## What you should do
Retype word for word the part of the Mozambique passage that starts with the words containing "See, once, a" and ends with "body and soul.".
── Page excerpt
See, once, a long time ago, I heard a woman talk about her love for Jesus. She talked about the Jesus I already knew in such a way that made me wonder if I really knew him. She talked about knowing him where she lived in Pemba, Mozambique, and how one day she hoped to and believed she would  I know, this sounds crazy dance on the waters of the Indian Ocean with him. She meant it in the most biblical way, alluding to Peter, his walk of faith in the middle of the storm, Jesus just yards away, eyes on him and so nothing else mattered. When she said this, I knew I wanted to know a Jesus whose eyes on me could make all my fears stop mattering, stop overpowering my puny body and soul.

I wanted to know that Jesus like nothing else.
This woman was not flaky, although you might wonder. No, she spoke of gritty realities and of living in a place where she and a team of others cared for the needs of widows and orphans—the children of Mozambique who came daily to their missions base for food, physical contact, love, prayer.  Pemba was a place, she said and so have others, where for so many God was the only hope, the only solace, the only excitement, the only entertainment, the only joy.  And strangely, ironically, perfectly--because of the raw need for him in a place so bereft of other comforts—the woman said that in this place she saw God. Well, not in the flesh, exactly. But she saw his handiwork in the ears of deaf villagers who suddenly could hear, in the sight of mothers who’d never seen their own children.  She knew God in the exuberance of miraculous provision of food for the children who came for their daily bread.  And when she spoke of this kind of God, this God I claimed to love, I knew I really did not know him in the same way, yet I wanted to so very badly, so achingly badly—a far worse ache than my need for Sydney and Vaughn to arrive at just closure to their narrative.  This was far more serious than my need love for Alias.

And so events have scrambled to this moment, now:  It seems I’m going this summer to serve alongside an organization that serves the people of Mozambique, near the boundaries of the Indian Ocean.  I am going, God-willing—and by that I mean that (I think) God is willing but I’ll know for sure once I miraculously have in my possession the eight thousand dollars required for me and Oldest to go.  And yes, Oldest is going (we think).  She hates the idea of immunization shots, of long plane rides.  In fact, these factors reduce her to tears at least twice weekly.  But when I tell her she doesn’t have to go, that I’m not making her, she cries even harder, setting her jaw, and says I have to, I’m going as if she’s been hardwired for this decision her entire life.  Then I ask her why, just to check, to double check, to make sure that my Oldest realizes that this is not Disneyland we’re going to, that the toilet situation is far from glamorous, that rice and beans will be our only daily fare.  And every time she says unapologetically for some kind of irrational can't-help-what-she-loves love: “Because." She sets her jaw, "I want to play with the orphans.”
────
── Record extracts
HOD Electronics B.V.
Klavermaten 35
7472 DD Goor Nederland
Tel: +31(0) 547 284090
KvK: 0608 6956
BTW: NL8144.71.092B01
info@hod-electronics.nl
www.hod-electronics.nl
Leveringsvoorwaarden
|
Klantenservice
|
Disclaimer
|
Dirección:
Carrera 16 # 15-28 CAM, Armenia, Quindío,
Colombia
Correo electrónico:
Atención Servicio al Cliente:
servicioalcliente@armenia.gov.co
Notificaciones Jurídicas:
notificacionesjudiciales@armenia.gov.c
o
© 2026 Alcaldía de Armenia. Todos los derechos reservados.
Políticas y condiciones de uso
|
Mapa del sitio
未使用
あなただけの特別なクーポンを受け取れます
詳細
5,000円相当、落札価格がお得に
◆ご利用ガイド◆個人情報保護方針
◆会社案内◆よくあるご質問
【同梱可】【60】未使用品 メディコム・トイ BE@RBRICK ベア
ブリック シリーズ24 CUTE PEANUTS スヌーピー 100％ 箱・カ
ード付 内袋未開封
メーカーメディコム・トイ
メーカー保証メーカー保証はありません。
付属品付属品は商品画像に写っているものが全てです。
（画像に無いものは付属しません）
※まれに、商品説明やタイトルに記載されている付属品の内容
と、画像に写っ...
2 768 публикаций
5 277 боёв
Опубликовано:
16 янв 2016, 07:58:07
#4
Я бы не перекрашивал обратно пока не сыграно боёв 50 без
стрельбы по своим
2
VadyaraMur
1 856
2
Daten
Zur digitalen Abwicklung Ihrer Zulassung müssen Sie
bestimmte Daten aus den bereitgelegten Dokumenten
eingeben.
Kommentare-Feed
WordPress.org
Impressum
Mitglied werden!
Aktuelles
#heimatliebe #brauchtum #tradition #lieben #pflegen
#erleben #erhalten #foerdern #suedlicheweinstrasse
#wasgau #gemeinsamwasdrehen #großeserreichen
────
## Task result
See, once, a long time ago, I heard a woman talk about her love for Jesus. She talked about the Jesus I already knew in such a way that made me wonder if I really knew him. She talked about knowing him where she lived in Pemba, Mozambique, and how one day she hoped to and believed she would  I know, this sounds crazy dance on the waters of the Indian Ocean with him. She meant it in the most biblical way, alluding to Peter, his walk of faith in the middle of the storm, Jesus just yards away, eyes on him and so nothing else mattered. When she said this, I knew I wanted to know a Jesus whose eyes on me could make all my fears stop mattering, stop overpowering my puny body and soul.